Strengths and limitations

The study used data from all people paying to use the app between August 2014 and August 2017 (and who had agreed to share data for research purposes). Calculation of perfect use required that people record in the app when they had sex. It was optional for users to enter these data. The investigators relied on users to report pregnancies and give information by email. The investigators made some assumptions about pregnancy status if the person stopped using the app. For example, people were assumed to be pregnant if they stopped during the late luteal phase or if they reported a high basal temperature. The study was company funded.

Scherwitzl et al. (2016)
Intervention and comparator

Natural Cycles.

Key outcomes

On average, people entered data into the app for 6.3 cycles. A total of 143 unplanned pregnancies happened during the study, giving a PI of 7.0 for typical use and a life table analysis gave a pregnancy rate of 7.5% per year (95% CI 5.9 to 9.1%). Ten of these pregnancies may have been because of the app incorrectly reporting a 'safe day' during the fertile window, giving a pregnancy rate of 0.5%.

Strengths and limitations

The study contains additional qualitative survey data, which were optional for users to input. It is unlikely that the data were collected across the whole group. Assumptions about pregnancy status were made in the absence of confirmation. The study was funded by the company.

Scherwitzl et al. (2015)

Intervention and comparator

Natural Cycles.

Key outcomes

App users entered basal body temperature, ovulation test results and menstruation data.
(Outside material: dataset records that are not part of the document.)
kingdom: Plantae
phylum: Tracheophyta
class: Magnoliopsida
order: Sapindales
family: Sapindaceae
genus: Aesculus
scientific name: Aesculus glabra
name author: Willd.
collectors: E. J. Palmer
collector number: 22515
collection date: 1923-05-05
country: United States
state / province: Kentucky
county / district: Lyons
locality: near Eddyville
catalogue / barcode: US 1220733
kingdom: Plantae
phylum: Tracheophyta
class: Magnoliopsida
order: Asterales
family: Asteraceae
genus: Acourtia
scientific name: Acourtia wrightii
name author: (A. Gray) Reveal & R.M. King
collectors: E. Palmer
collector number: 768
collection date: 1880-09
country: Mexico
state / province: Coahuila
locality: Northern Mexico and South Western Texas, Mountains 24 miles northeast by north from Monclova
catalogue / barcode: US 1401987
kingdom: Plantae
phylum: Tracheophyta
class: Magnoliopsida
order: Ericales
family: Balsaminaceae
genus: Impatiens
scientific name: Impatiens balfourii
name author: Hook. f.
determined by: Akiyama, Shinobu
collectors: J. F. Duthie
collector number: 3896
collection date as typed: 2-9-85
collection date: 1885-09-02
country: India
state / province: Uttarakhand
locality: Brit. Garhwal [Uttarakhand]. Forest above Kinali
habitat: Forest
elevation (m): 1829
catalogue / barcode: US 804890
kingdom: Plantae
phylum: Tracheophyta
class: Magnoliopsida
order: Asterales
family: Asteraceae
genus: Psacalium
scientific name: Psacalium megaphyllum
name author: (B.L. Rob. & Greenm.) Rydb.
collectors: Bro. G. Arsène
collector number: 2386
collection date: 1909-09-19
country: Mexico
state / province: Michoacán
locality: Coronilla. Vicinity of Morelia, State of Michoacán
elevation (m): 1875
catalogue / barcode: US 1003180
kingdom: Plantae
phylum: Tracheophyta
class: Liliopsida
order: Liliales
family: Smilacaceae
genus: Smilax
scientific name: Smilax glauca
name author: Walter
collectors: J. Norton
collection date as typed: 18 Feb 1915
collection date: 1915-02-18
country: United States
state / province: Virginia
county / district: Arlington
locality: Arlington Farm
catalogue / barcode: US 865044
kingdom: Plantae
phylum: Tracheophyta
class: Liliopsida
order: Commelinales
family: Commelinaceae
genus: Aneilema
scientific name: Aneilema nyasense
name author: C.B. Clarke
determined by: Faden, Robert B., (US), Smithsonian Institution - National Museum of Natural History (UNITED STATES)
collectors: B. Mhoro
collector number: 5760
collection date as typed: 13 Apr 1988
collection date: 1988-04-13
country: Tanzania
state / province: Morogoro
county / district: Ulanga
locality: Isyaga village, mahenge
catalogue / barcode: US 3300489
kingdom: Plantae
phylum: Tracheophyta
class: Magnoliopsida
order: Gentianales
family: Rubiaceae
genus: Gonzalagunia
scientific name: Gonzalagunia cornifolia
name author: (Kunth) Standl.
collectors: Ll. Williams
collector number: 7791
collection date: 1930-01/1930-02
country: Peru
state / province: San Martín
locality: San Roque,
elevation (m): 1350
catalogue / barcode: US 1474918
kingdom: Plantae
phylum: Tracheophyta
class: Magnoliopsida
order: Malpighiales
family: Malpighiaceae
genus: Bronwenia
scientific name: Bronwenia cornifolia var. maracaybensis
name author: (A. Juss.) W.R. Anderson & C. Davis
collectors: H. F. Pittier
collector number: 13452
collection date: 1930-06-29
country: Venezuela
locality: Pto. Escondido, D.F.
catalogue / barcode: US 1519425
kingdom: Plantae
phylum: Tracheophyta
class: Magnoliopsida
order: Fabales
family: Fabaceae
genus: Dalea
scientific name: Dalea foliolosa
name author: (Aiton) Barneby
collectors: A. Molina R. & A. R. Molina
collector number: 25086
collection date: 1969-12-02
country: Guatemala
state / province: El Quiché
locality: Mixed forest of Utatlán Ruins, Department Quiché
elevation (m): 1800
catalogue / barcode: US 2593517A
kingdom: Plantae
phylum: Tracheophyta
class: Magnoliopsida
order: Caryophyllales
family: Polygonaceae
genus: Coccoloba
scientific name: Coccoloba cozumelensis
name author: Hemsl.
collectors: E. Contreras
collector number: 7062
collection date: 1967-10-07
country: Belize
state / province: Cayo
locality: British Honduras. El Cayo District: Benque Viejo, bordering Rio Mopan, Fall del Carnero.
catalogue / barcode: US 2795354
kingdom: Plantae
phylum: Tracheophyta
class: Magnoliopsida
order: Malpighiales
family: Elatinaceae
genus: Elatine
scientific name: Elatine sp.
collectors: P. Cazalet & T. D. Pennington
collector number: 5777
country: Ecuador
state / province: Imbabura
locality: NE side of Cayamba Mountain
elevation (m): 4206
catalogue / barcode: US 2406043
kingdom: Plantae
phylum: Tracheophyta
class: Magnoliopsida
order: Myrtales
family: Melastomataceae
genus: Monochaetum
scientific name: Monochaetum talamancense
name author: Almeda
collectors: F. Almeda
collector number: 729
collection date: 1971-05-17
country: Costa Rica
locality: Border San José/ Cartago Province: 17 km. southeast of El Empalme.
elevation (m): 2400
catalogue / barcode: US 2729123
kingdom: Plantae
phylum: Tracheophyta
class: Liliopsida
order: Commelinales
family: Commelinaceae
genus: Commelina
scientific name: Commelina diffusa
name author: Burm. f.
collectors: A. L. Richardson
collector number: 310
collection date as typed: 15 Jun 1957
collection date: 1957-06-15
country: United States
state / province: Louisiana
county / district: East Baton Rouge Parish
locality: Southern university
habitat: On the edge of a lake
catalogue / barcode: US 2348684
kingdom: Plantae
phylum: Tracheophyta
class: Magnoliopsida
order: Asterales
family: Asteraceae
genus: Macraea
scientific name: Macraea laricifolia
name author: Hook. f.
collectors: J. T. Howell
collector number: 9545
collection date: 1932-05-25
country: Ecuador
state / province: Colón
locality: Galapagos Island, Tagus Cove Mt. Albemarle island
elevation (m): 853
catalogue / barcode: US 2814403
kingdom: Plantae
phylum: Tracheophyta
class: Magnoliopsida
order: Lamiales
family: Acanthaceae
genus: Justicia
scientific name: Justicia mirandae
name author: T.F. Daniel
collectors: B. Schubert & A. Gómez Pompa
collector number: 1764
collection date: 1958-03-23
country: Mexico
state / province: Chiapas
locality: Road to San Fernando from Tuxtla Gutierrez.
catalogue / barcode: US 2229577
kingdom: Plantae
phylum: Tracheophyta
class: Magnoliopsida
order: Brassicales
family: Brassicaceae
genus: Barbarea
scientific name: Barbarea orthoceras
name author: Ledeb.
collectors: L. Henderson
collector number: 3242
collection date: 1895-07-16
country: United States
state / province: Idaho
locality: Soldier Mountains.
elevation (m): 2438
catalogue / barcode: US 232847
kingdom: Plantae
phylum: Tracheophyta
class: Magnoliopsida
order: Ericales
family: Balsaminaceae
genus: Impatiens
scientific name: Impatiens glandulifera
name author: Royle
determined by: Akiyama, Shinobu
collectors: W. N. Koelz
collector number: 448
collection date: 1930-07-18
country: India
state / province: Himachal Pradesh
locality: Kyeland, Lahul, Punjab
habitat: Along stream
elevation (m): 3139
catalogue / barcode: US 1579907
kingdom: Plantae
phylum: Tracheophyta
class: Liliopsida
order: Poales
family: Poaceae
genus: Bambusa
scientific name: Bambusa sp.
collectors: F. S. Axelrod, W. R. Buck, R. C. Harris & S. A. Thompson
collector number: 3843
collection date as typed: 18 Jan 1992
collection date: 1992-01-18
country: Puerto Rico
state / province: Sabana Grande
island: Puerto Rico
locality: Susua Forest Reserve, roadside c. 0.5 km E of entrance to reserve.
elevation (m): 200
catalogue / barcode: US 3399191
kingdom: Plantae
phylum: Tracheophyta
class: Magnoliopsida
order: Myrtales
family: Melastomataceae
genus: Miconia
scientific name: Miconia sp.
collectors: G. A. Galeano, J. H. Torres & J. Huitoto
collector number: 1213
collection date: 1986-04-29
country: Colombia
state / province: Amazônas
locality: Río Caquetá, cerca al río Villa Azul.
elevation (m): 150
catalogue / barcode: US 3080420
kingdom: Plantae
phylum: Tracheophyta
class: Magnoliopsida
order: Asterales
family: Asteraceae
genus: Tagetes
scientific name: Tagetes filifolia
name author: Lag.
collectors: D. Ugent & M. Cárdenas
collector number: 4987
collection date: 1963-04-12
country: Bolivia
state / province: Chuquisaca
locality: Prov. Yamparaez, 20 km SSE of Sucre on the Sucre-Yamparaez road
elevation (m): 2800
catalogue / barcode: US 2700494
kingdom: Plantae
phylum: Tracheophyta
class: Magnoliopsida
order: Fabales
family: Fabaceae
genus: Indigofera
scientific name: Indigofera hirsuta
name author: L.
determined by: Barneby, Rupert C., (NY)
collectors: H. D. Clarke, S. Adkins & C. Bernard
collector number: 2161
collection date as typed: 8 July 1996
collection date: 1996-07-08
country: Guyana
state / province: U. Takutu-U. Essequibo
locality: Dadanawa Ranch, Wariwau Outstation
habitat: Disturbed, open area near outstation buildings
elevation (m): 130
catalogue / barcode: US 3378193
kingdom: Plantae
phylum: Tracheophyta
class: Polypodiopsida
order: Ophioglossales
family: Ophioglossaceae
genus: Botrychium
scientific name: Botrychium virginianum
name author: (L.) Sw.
The mean delay between the first positive ovulation test to the temperature-based estimation of the ovulation day was 1.9 days. The length of the luteal phase varied on average by 1.25 days per person. Only 0.05% of non-fertile days were falsely attributed and found to be within the fertile window.

Strengths and limitations

This study was company funded.

Sustainability

The company submitted no sustainability claims.

Recent and ongoing studies

The company has stated that 2 manuscripts are being prepared, reporting a UK-specific analysis of observational data and a real-world effectiveness study on contraception using Natural Cycles in 2 countries.